Haverá forma de expor uma fragilidade mais desarmada do que esta: “Estou nas suas mãos”? Haverá uma forma de pedir, não importa o quê, mais delicada, mais tocante, do que dizer ao outro:” Estou nas suas mãos”?
E não é nas mãos de um familiar ou de um amigo, do gestor de contas ou da nossa médica, não. Estamos nas mãos de um desconhecido que, por força das circunstâncias, passa por nós por acaso e a quem, ainda por força das circunstâncias, um estúpido vírus decidiu nos unir. Ninguém quer ligações que não escolheu, nem quer estar nas mãos de um anónimo qualquer, mas a verdade é que não podemos determinar absolutamente nada, nem podemos exigir coisa nenhuma salvo pedir: Tome conta de mim. Estou nas suas mãos.
E se cada um de nós repetir a frase e puser em prática as recomendações, ordens, dos Serviços de Saúde, será a comunidade toda, as ilhas todas, o mundo todo a se proteger e, em consequência, a proteger o outro e, claro, a mim.
Por favor, lave as mãos. Não facilite a propagação da COVID-19. Não dê beijos e abraços. Mantenha-se a uma distância saudável do outro. Pratique o distanciamento social.
Por favor não espirre para as mãos. Toda a vida aprendemos a, perante um espirro, dizer: “saúde”, “santinho”, “Deus te salve” e outros epítetos semelhantes, aliás um costume comum a alguns países e eu sempre interpretei essa participação no espirro dos outros como um ato solidário, uma forma de ajudar o “espirrante” num momento às vezes altamente embaraçoso.
Depois, com as dinâmicas sociais, aprendemos que não é civilizado ou, minimamente educado e sobretudo, aceite, espirrar ou tossir para a cara dos outros ou para o ar, como uns desalmados, no gozo patético do seu espirro. De forma nenhuma. Isso chama-se selvajaria, em tempo do novo corona vírus e, daqui em diante, em outro tempo qualquer.
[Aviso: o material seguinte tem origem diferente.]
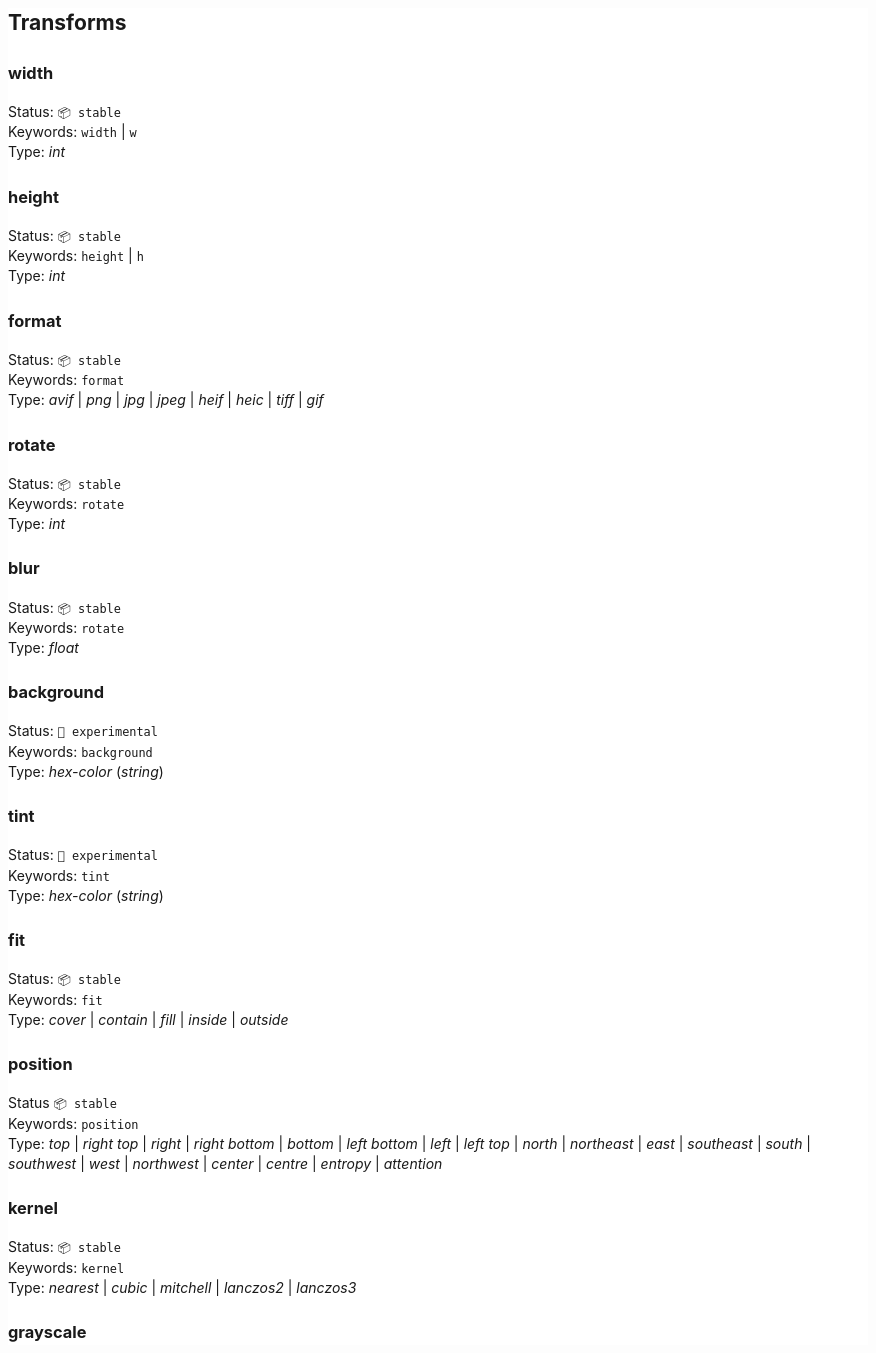 ## Transforms

### width

Status: `📦 stable`<br> Keywords: `width` \| `w`<br> Type: _int_

### height

Status: `📦 stable`<br> Keywords: `height` \| `h`<br> Type: _int_

### format

Status: `📦 stable`<br> Keywords: `format`<br> Type: _avif_ \| _png_ \| _jpg_ \| _jpeg_ \| _heif_ \| _heic_ \| _tiff_ \|
_gif_

### rotate

Status: `📦 stable`<br> Keywords: `rotate`<br> Type: _int_

### blur

Status: `📦 stable`<br> Keywords: `rotate`<br> Type: _float_

### background

Status: `🧪 experimental`<br> Keywords: `background`<br> Type: _hex-color_ (_string_)

### tint

Status: `🧪 experimental`<br> Keywords: `tint`<br> Type: _hex-color_ (_string_)

### fit

Status: `📦 stable`<br> Keywords: `fit`<br> Type: _cover_ \| _contain_ \| _fill_ \| _inside_ \| _outside_

### position

Status `📦 stable`<br> Keywords: `position`<br> Type: _top_ \| _right top_ \| _right_ \| _right bottom_ \| _bottom_ \|
_left bottom_ \| _left_ \| _left top_ \| _north_ \| _northeast_ \| _east_ \| _southeast_ \| _south_ \| _southwest_ \|
_west_ \| _northwest_ \| _center_ \| _centre_ \| _entropy_ \| _attention_

### kernel

Status: `📦 stable`<br> Keywords: `kernel`<br> Type: _nearest_ \| _cubic_ \| _mitchell_ \| _lanczos2_ \| _lanczos3_

### grayscale
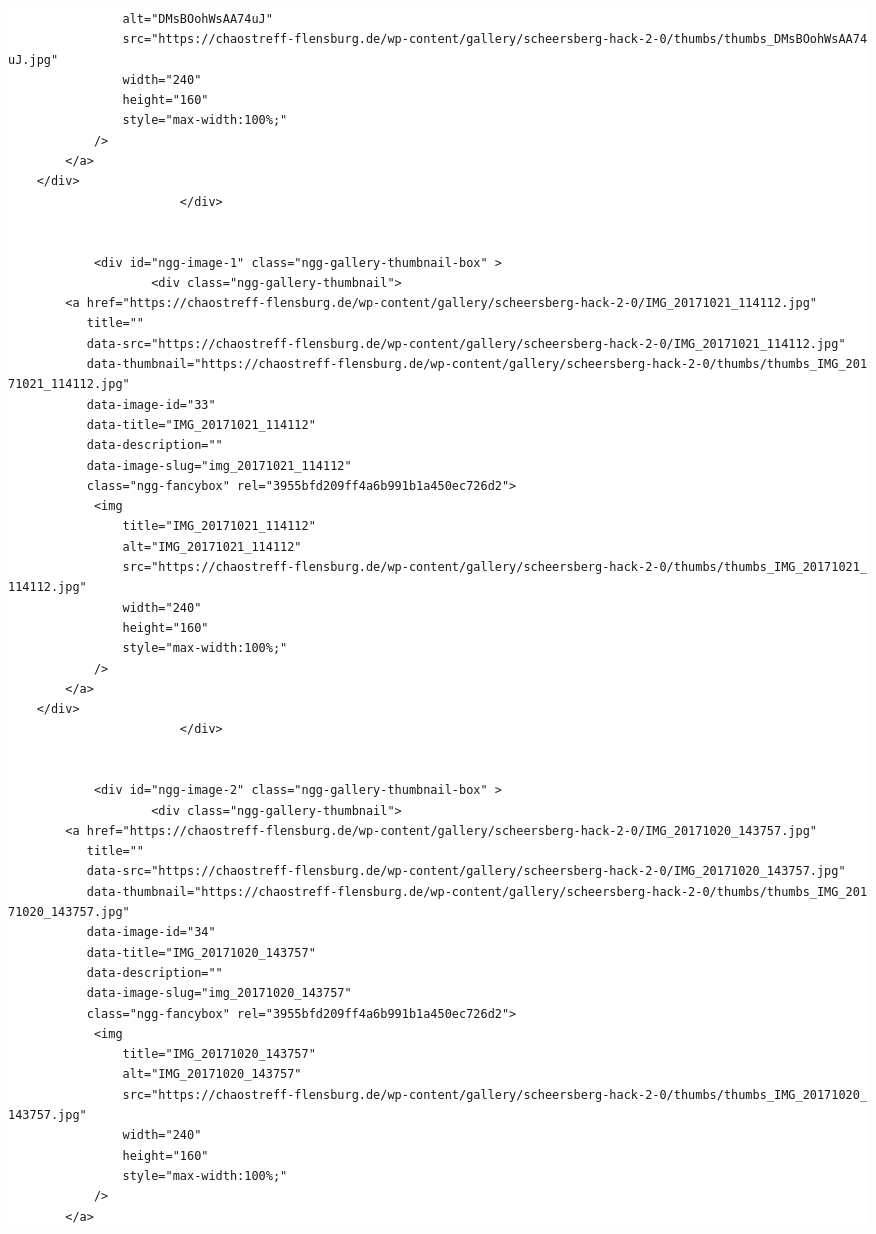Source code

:                     alt="DMsBOohWsAA74uJ"
                    src="https://chaostreff-flensburg.de/wp-content/gallery/scheersberg-hack-2-0/thumbs/thumbs_DMsBOohWsAA74uJ.jpg"
                    width="240"
                    height="160"
                    style="max-width:100%;"
                />
            </a>
        </div>
    						</div> 
    		
        
    			<div id="ngg-image-1" class="ngg-gallery-thumbnail-box" >
    			        <div class="ngg-gallery-thumbnail">
            <a href="https://chaostreff-flensburg.de/wp-content/gallery/scheersberg-hack-2-0/IMG_20171021_114112.jpg"
               title=""
               data-src="https://chaostreff-flensburg.de/wp-content/gallery/scheersberg-hack-2-0/IMG_20171021_114112.jpg"
               data-thumbnail="https://chaostreff-flensburg.de/wp-content/gallery/scheersberg-hack-2-0/thumbs/thumbs_IMG_20171021_114112.jpg"
               data-image-id="33"
               data-title="IMG_20171021_114112"
               data-description=""
               data-image-slug="img_20171021_114112"
               class="ngg-fancybox" rel="3955bfd209ff4a6b991b1a450ec726d2">
                <img
                    title="IMG_20171021_114112"
                    alt="IMG_20171021_114112"
                    src="https://chaostreff-flensburg.de/wp-content/gallery/scheersberg-hack-2-0/thumbs/thumbs_IMG_20171021_114112.jpg"
                    width="240"
                    height="160"
                    style="max-width:100%;"
                />
            </a>
        </div>
    						</div> 
    		
        
    			<div id="ngg-image-2" class="ngg-gallery-thumbnail-box" >
    			        <div class="ngg-gallery-thumbnail">
            <a href="https://chaostreff-flensburg.de/wp-content/gallery/scheersberg-hack-2-0/IMG_20171020_143757.jpg"
               title=""
               data-src="https://chaostreff-flensburg.de/wp-content/gallery/scheersberg-hack-2-0/IMG_20171020_143757.jpg"
               data-thumbnail="https://chaostreff-flensburg.de/wp-content/gallery/scheersberg-hack-2-0/thumbs/thumbs_IMG_20171020_143757.jpg"
               data-image-id="34"
               data-title="IMG_20171020_143757"
               data-description=""
               data-image-slug="img_20171020_143757"
               class="ngg-fancybox" rel="3955bfd209ff4a6b991b1a450ec726d2">
                <img
                    title="IMG_20171020_143757"
                    alt="IMG_20171020_143757"
                    src="https://chaostreff-flensburg.de/wp-content/gallery/scheersberg-hack-2-0/thumbs/thumbs_IMG_20171020_143757.jpg"
                    width="240"
                    height="160"
                    style="max-width:100%;"
                />
            </a>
Então, generalizou-se o comportamento saudável e elegante, mais elegante do que saudável, de espirrar para um lenço. Para ser justa devo dizer que essa prática evitava atingir o próximo com o catarro e as gotículas que chegam com o espirro. No entanto, o lenço era um produto raro e, portanto, apenas para determinados grupos sociais. Para a maioria das pessoas eram apenas as mãos (quando usadas) que aparavam a expetoração e recolhiam a “lixarada” que chegava com o espirro.
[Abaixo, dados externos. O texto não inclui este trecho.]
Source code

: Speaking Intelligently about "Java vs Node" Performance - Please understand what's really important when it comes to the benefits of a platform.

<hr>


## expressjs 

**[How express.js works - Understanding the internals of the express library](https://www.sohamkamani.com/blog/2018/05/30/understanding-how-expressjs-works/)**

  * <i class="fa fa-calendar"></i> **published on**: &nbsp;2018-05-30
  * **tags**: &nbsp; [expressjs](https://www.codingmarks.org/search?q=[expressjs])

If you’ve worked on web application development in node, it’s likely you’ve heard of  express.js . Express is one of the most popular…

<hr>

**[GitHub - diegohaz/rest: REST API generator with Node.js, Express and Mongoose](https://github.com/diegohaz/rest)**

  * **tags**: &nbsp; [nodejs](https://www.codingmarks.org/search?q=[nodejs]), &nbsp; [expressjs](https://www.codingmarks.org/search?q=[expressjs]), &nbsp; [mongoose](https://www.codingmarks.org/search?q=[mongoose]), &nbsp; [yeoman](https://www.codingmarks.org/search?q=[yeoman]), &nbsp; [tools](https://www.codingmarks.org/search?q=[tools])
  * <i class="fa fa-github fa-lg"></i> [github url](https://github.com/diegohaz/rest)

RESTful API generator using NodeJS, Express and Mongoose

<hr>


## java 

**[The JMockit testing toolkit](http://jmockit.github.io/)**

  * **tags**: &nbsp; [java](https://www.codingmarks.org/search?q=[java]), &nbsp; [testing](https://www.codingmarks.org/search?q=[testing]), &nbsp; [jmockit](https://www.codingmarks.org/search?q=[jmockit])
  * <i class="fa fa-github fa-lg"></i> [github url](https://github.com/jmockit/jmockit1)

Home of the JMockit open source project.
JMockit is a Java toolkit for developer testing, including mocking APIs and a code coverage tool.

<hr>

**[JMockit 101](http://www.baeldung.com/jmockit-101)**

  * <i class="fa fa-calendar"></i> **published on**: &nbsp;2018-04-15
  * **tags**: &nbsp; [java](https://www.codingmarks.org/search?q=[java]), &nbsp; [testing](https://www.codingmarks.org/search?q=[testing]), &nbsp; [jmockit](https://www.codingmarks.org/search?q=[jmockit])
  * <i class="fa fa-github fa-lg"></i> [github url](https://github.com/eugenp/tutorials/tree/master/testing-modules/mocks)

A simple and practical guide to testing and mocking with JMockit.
De recordar que a seguir era com essas mãos que se dava um aperto de mãos em cumprimento solene ou amigável. E era ainda com essa mão emporcalhada que se fazia uma festinha a uma criança ou que se bebia café e comia um bolo. Foi há séculos? Não, foi há poucos dias. São gestos sociais que se enraizaram, apesar do alto grau de falta de limpeza que transportam, ou simplesmente falta de noção ou desinteresse de alguém pela imagem imunda que transmite, mas também por falta de cuidado pelo próximo e pelo ambiente.
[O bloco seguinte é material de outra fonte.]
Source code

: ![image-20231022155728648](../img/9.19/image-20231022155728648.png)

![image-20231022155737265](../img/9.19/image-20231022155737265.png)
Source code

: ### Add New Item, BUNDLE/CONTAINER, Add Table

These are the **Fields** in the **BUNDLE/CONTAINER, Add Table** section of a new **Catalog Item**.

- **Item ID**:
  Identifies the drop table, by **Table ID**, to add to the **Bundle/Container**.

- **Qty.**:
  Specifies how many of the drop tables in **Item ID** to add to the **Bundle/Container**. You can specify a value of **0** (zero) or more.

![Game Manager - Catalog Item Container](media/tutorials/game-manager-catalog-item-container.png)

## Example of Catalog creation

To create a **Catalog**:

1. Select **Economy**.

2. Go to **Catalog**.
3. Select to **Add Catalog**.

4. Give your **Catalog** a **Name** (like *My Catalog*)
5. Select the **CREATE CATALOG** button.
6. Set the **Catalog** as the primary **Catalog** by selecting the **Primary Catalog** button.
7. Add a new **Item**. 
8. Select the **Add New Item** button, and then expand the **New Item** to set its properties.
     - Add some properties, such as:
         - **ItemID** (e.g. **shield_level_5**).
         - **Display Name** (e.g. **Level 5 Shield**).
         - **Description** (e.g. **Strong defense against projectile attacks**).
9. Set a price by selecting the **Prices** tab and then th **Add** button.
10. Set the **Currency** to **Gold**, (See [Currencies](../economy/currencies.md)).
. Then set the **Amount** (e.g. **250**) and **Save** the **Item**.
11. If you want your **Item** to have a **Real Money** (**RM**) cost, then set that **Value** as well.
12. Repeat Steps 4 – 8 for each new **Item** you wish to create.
Fiquemos atentos aos espirros dos outros, e aos nossos, porque se dantes apelavam à nossa gentileza ou solidariedade com um “santinho”, agora o que convidam é a um afastar da fonte do espirro ou da tosse de todos os que estão à volta. Mantenha-se afastado dos possíveis focos de contaminação. Isole-se. O tempo da COVID-19 não está para convívios e, perante a iminência de um espirro há formas civilizadas e recomendáveis para o exercer.
E querendo ser redundante: por favor lave as mãos que andam por aí soltas e agarram tudo o que contém sujeira. Basta imaginarmos as várias tarefas ao longo do dia, todas elas necessárias, mais íntimas ou não, e as poucas vezes que a maior parte de nós lava essas mãos, para termos uma ideia da imundície que se acumula (segundo opiniões, mais sujas que o tampo de um caixote de lixo). Basta pensarmos nas inúmeras coisas que pegamos para não estranharmos essa informação. De facto, lavar as mãos é sinal de civilidade, de espírito comunitário, de generosidade e responsabilidade, ou seja, é um sinal de que estamos atentos à proteção seja individual ou coletiva e do ambiente. Penso que podemos viver o momento presente em que a COVID-19 nos ameaça para ousarmos o início de novos desafios e comportamentos.
Estamos nas tuas mãos. Toma conta de nós.
Texto originalmente publicado na edição impressa do Expresso das Ilhas nº 955 de 25 de Março de 2020.